TEXTAUSZUG:
Der Umblätterer: Das sind die Episoden mit Hasan Cobanli, dem er zum Beispiel zeigt, wie man richtig Weihnachten feiert (»Advent mit dem Kopftuchtürken«, Folge 135).

Spreckels: Das ist einfach sehr gut, auch der von Matussek immer wieder ehrerbietig angesprochene Hasan mit seinem perfekten deutschtürkischen Singsang. Gleich zu Anfang fragt er Matussek: »Darf ich dü zu dir sagen?« Als jetzt diese neue Sarrazin-Debatte begann, war ich übrigens mit dem »Matussek«-Schauen gerade bei der alten Sarrazin-Debatte angekommen, das passte zufällig ganz genau, ein schöner Spiegelungseffekt.

Der Umblätterer: Könntest du dir eine »Matussek«-Edition auf DVD vorstellen? Wenn man jetzt mal von fünf Minuten durchschnittlicher Folgenlänge ausgeht, wären das bis jetzt ca. 750 Minuten Material, also zwölfeinhalb Stunden Kulturgeschichte und Entertainment 2006–2010.

ARBEITSAUFTRAG 1: Gib aus dem Gespräch über die »Matussek«-Folgen die Stelle wortgetreu wieder, die mit „Der Umblätterer: Könntest du“ beginnt und bis „und Entertainment 2006–2010.“ reicht.
ARBEITSAUFTRAG 2: Setze das Gespräch über die »Matussek«-Folgen nach seinem letzten Satz fort.
Das Material hat keinen Bezug zum Gespräch über die »Matussek«-Folgen.

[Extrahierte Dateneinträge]
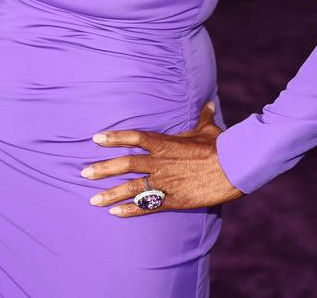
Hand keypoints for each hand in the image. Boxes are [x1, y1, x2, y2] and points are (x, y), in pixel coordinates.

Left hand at [81, 100, 243, 216]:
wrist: (233, 169)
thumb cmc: (220, 146)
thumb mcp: (208, 129)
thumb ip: (202, 117)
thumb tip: (207, 102)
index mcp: (165, 143)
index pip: (134, 137)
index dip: (114, 137)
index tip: (97, 138)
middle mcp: (160, 162)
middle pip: (125, 164)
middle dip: (103, 169)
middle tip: (84, 173)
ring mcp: (165, 182)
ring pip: (131, 188)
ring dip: (110, 194)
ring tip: (92, 199)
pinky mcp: (173, 200)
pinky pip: (146, 207)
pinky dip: (129, 211)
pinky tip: (115, 214)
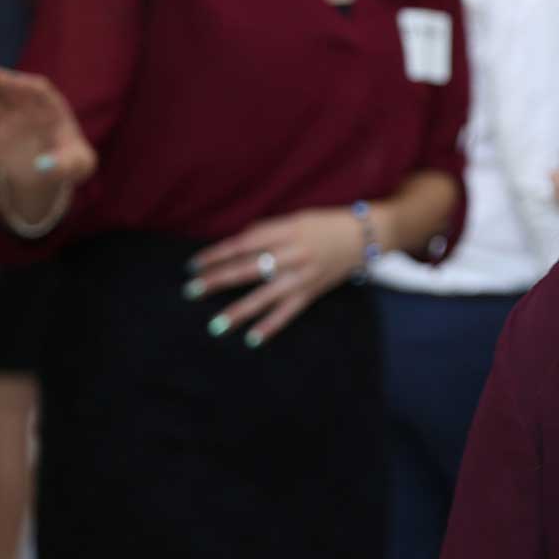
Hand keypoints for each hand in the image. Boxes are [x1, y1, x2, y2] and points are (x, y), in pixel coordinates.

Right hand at [0, 62, 96, 220]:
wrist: (48, 176)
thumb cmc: (70, 163)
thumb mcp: (77, 166)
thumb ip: (66, 165)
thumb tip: (45, 167)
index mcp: (53, 108)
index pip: (36, 90)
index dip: (19, 83)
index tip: (4, 80)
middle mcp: (30, 108)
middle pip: (11, 90)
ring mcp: (10, 118)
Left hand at [186, 207, 368, 347]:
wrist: (366, 235)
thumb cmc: (327, 224)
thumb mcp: (295, 219)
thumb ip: (267, 231)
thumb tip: (237, 246)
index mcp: (286, 231)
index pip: (243, 244)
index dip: (216, 255)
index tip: (194, 265)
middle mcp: (293, 254)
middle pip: (248, 269)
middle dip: (217, 280)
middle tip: (191, 291)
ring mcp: (303, 275)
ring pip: (265, 295)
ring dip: (239, 311)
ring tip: (216, 324)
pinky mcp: (313, 291)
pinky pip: (289, 312)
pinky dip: (271, 326)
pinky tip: (252, 339)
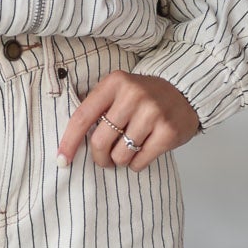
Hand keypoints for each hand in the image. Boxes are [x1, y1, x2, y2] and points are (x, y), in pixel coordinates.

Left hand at [57, 72, 199, 169]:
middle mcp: (133, 95)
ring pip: (120, 155)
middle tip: (104, 159)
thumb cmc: (145, 97)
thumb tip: (69, 143)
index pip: (83, 117)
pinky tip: (143, 152)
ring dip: (120, 160)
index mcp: (115, 83)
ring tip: (128, 151)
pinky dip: (136, 164)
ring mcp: (153, 113)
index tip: (61, 160)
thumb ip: (97, 107)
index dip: (69, 142)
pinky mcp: (168, 131)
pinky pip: (139, 162)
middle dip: (99, 157)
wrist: (186, 92)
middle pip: (100, 141)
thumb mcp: (119, 90)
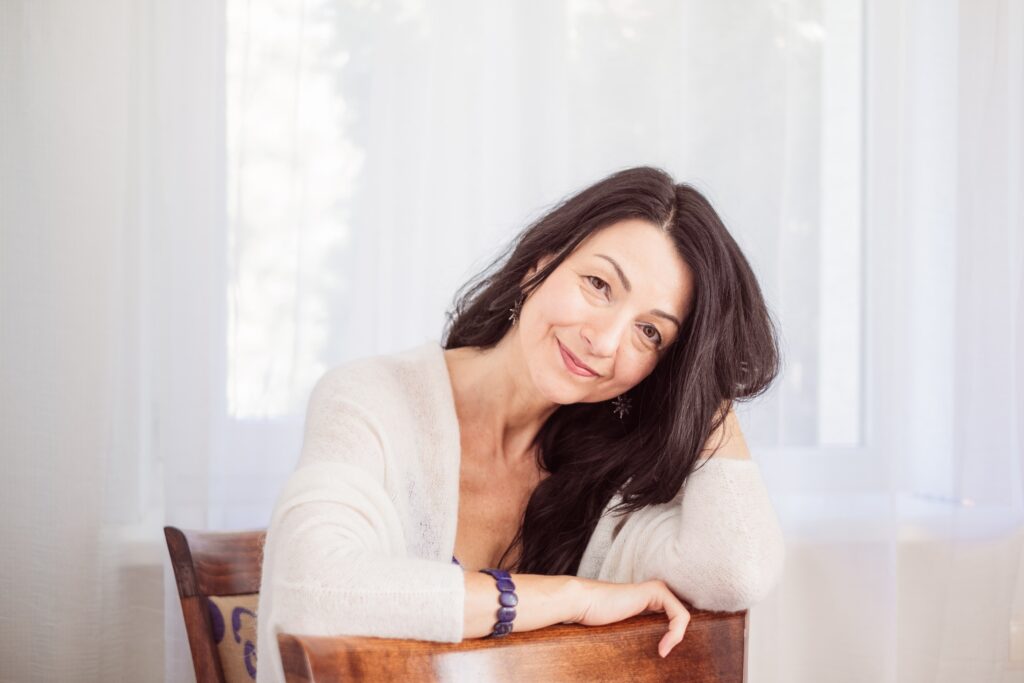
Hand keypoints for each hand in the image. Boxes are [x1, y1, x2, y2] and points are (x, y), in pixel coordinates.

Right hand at [570, 577, 690, 657]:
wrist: (583, 603)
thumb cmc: (597, 619)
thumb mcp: (626, 631)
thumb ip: (643, 635)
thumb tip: (660, 658)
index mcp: (651, 601)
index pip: (675, 621)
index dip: (675, 638)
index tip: (663, 656)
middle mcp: (657, 593)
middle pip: (681, 620)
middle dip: (678, 639)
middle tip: (664, 655)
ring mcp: (658, 590)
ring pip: (683, 618)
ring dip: (677, 639)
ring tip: (662, 652)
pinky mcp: (656, 591)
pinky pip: (680, 615)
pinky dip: (675, 634)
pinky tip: (663, 648)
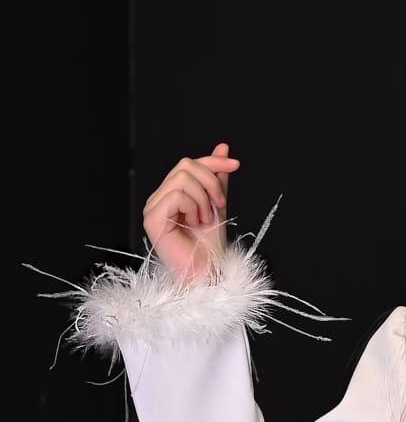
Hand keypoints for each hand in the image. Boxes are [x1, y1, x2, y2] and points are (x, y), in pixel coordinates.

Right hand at [142, 142, 240, 284]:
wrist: (208, 273)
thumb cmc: (210, 247)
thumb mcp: (218, 205)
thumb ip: (217, 179)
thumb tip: (223, 148)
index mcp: (172, 193)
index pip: (189, 164)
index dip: (213, 161)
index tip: (236, 164)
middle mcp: (160, 197)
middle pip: (185, 165)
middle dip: (210, 182)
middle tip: (219, 205)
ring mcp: (153, 207)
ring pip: (182, 178)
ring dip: (203, 199)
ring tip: (205, 219)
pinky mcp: (153, 218)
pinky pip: (176, 195)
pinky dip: (193, 207)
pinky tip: (195, 223)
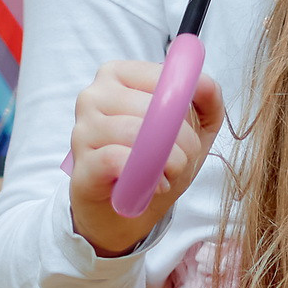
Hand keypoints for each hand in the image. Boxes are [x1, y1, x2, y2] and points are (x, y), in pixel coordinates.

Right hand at [69, 57, 224, 257]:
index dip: (185, 107)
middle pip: (152, 106)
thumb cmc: (153, 161)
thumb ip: (205, 98)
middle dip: (182, 139)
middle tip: (184, 159)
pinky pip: (117, 159)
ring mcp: (82, 129)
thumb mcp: (193, 128)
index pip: (163, 77)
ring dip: (168, 160)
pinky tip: (153, 186)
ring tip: (169, 174)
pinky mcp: (82, 163)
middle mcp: (93, 95)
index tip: (189, 130)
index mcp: (117, 75)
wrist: (122, 211)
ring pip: (136, 133)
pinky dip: (145, 176)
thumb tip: (202, 81)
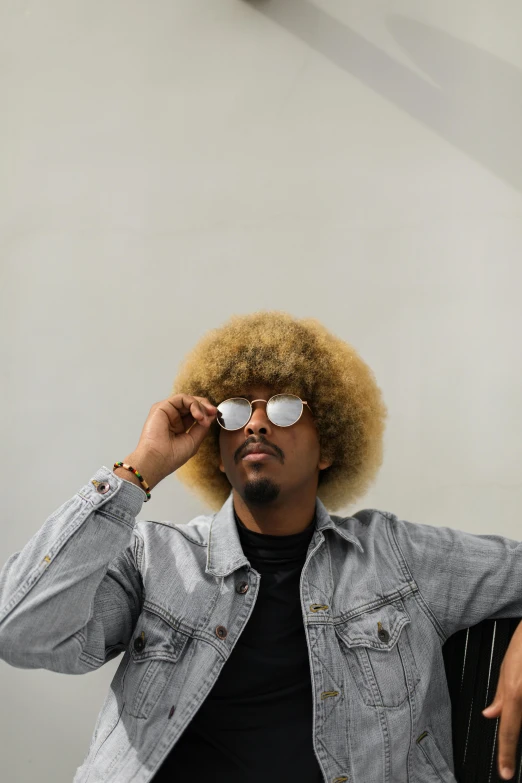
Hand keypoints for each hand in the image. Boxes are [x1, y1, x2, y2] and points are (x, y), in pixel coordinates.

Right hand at [132, 394, 217, 483]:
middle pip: (192, 404)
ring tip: (203, 418)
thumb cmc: (172, 456)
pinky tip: (197, 415)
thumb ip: (202, 427)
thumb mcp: (193, 440)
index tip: (215, 416)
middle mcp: (173, 418)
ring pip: (188, 400)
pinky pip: (181, 398)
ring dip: (200, 406)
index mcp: (179, 426)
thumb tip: (211, 415)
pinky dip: (192, 403)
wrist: (157, 460)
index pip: (195, 413)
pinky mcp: (162, 407)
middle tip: (213, 412)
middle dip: (205, 407)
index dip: (206, 413)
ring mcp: (167, 412)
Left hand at [482, 619, 521, 779]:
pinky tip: (521, 689)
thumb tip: (490, 714)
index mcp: (517, 692)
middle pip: (521, 724)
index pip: (508, 731)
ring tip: (519, 684)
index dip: (505, 755)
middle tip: (516, 710)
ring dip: (521, 711)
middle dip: (517, 724)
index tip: (505, 772)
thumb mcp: (508, 666)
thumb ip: (501, 694)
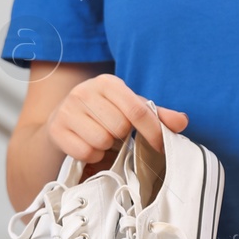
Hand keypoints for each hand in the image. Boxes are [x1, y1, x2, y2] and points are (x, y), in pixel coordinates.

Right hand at [48, 73, 187, 162]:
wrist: (62, 120)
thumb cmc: (103, 115)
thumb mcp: (130, 110)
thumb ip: (156, 115)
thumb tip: (182, 122)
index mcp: (107, 82)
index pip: (137, 110)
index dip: (152, 131)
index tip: (159, 145)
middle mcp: (84, 91)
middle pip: (119, 127)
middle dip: (122, 137)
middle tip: (116, 136)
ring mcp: (67, 110)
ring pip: (101, 141)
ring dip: (106, 147)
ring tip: (101, 140)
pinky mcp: (56, 129)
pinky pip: (85, 152)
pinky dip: (91, 155)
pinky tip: (88, 146)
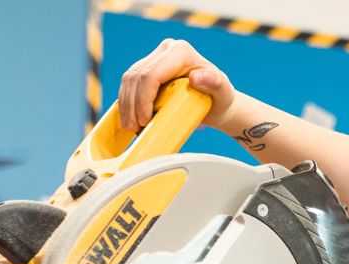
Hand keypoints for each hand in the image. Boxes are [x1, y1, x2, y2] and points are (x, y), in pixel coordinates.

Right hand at [116, 38, 237, 131]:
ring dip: (126, 105)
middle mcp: (166, 50)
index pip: (152, 74)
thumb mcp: (223, 92)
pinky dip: (127, 102)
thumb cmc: (220, 97)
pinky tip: (128, 118)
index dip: (143, 99)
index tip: (145, 121)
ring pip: (129, 80)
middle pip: (137, 77)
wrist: (216, 101)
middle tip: (135, 128)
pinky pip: (130, 84)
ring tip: (131, 127)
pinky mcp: (147, 69)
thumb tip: (195, 77)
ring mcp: (155, 58)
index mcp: (180, 52)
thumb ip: (215, 83)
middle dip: (132, 105)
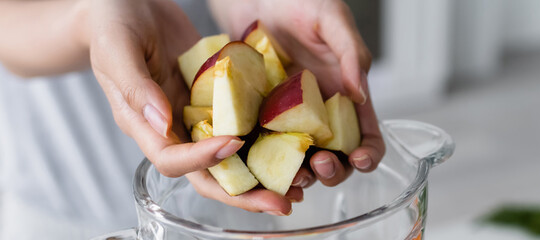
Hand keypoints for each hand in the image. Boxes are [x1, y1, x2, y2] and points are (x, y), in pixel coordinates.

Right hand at [87, 0, 295, 214]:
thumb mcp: (117, 49)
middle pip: (210, 174)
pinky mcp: (218, 101)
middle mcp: (174, 129)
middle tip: (281, 202)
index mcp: (144, 124)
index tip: (233, 144)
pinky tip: (296, 144)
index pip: (173, 159)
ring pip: (232, 158)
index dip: (203, 160)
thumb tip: (160, 119)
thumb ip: (135, 86)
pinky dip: (268, 139)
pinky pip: (244, 125)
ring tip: (299, 184)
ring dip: (263, 175)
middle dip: (244, 193)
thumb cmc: (113, 23)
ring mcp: (198, 117)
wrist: (128, 4)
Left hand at [209, 0, 385, 187]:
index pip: (365, 136)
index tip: (358, 158)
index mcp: (345, 96)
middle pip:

ERGEBNIS 1:
Der Umblätterer: Könntest du dir eine »Matussek«-Edition auf DVD vorstellen? Wenn man jetzt mal von fünf Minuten durchschnittlicher Folgenlänge ausgeht, wären das bis jetzt ca. 750 Minuten Material, also zwölfeinhalb Stunden Kulturgeschichte und Entertainment 2006–2010.

ERGEBNIS 2:
Spreckels: Ja, unbedingt. Ich wäre in dem Fall auch für Bonusmaterial, das ein paar Aspekte des »Matussek«-Universums näher beleuchtet, ich will Making-ofs.

Der Umblätterer: Das Making-of ist doch eigentlich schon drin in jeder »Matussek«-Episode.

Spreckels: Vielleicht, ja. Aber ich will auch bisher offene Fragen beantwortet haben: Wer war eigentlich dieser Goethe?

Der Umblätterer: Hehe, genau. Das komplette »Matussek«-DVD-Set wäre übrigens schon jetzt bedeutend länger als das legendäre achtstündige »Abécédaire« von Deleuze und dabei mindestens auf dieselbe mythologische Art komisch. Dabei hat das Ganze ja unter dem langweiligsten aller vorstellbaren Genretitel angefangen, als »Kulturtipp«. Es hieß ja lange noch so, dabei war es schon bald eher Kulturtipp gone mad.

Spreckels: Früher habe ich beim SPON-Surfen die Hinweise auf »Matusseks Kulturtipp« immer ausgeblendet. Gute Güte, »Kulturtipp«! Du klickunwürdigstes aller Worte! Irgendwann hat mich dann ein Freund beschwört: Kuck es trotzdem! Dem hab ich dann nachgegeben.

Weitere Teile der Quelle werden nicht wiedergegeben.